In-filter without Join-back (Start from Operation id 4)

HNSW vector index is traversed first, and for each identified vector, filters on the base table for the corresponding rowid are applied and relevant columns extracted. Once the top-K vectors are identified, corresponding base table columns are shown.

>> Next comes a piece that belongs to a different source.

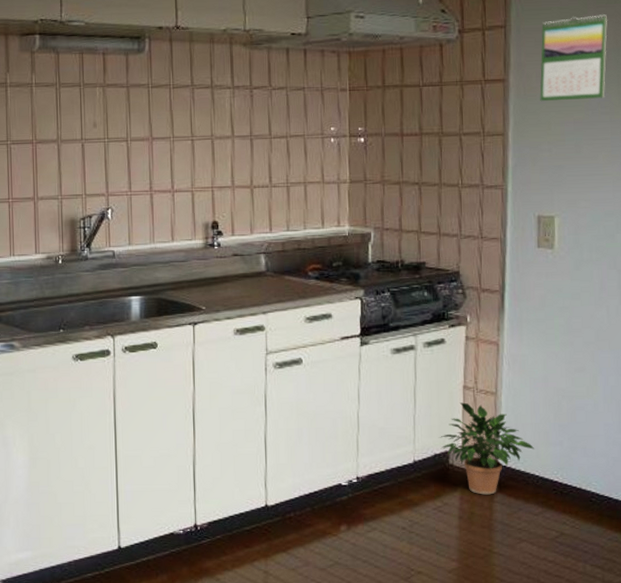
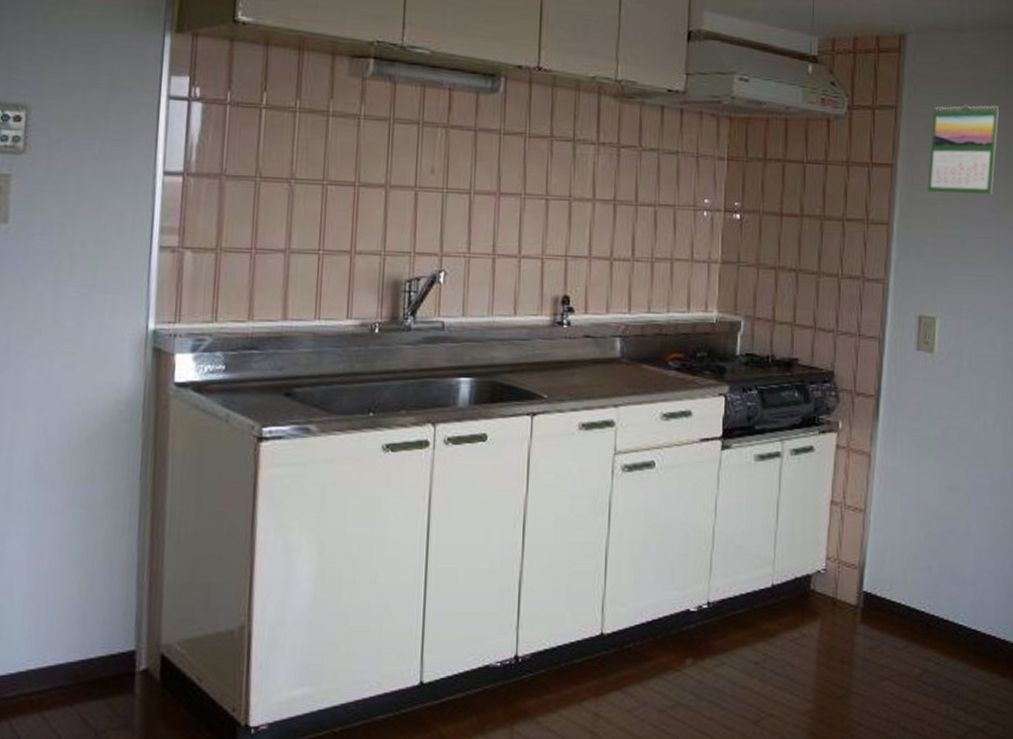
potted plant: present [439,402,534,495] -> none [801,519,902,626]

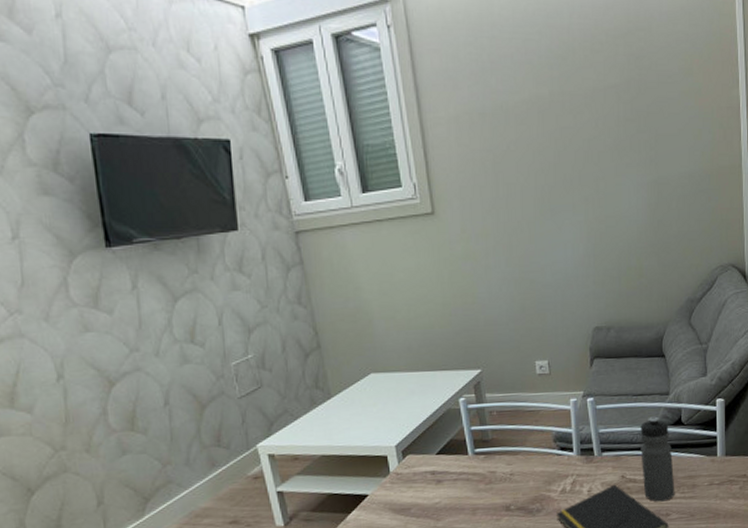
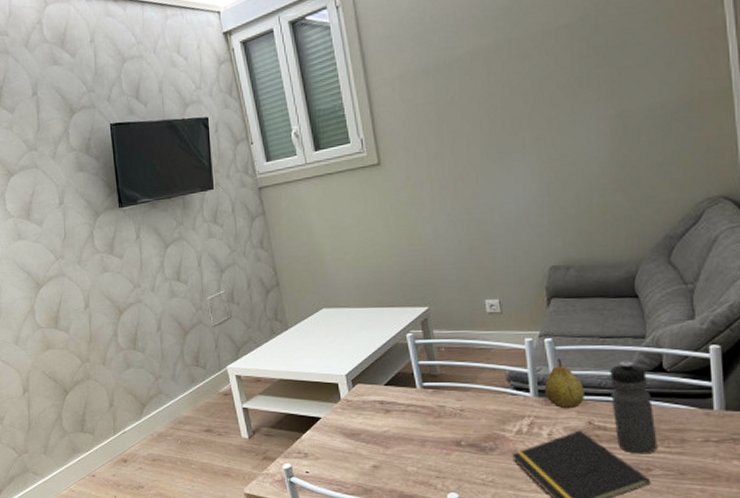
fruit: none [585,418,619,466] -> present [544,359,584,409]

---------------------------------------------------------------
| Id  | Operation                           | Name            |
---------------------------------------------------------------
|   0 | SELECT STATEMENT                    |                 |
|*  1 |  COUNT STOPKEY                      |                 |
|   2 |   VIEW                              |                 |
|*  3 |    SORT ORDER BY STOPKEY            |                 |
|   4 |     VECTOR INDEX HNSW SCAN IN-FILTER| DOCS_HNSW_IDX3  |
|   5 |      VIEW                           | VW_HIF_B919B0A0 |
|*  6 |       TABLE ACCESS BY USER ROWID    | DOC_CHUNKS      |
---------------------------------------------------------------

HNSW Indexes in the Optimizer Plan

HNSW indexes plans may use an internal table and associated index to store index information like mapping between vector ids and rowids. Mainly VECTOR$<index name>$HNSW_ROWID_VID_MAP.

Table 8-1 HNSW Options

Operation Options Object_name
TABLE ACCESS FULL VECTOR$<vector-index-name>$<id>$HNSW_ROW_VID_MAP
TABLE ACCESS STORAGE FULL VECTOR$<vector-index-name>$<id>$HNSW_ROW_VID_MAP
TABLE ACCESS INMEMORY FULL VECTOR$<vector-index-name>$<id>$HNSW_ROW_VID_MAP

For the HNSW index itself, which is an In-Memory object, the plan uses a VECTOR INDEX operation. The object name GALAXIES_HNSW_INX is provided as an example of the user-specified HNSW index name:

Operation Options Object_name
VECTOR INDEX HNSW SCAN GALAXIES_HNSW_INX
VECTOR INDEX HNSW SCAN PRE-FILTER GALAXIES_HNSW_INX
VECTOR INDEX HNSW SCAN IN-FILTER GALAXIES_HNSW_INX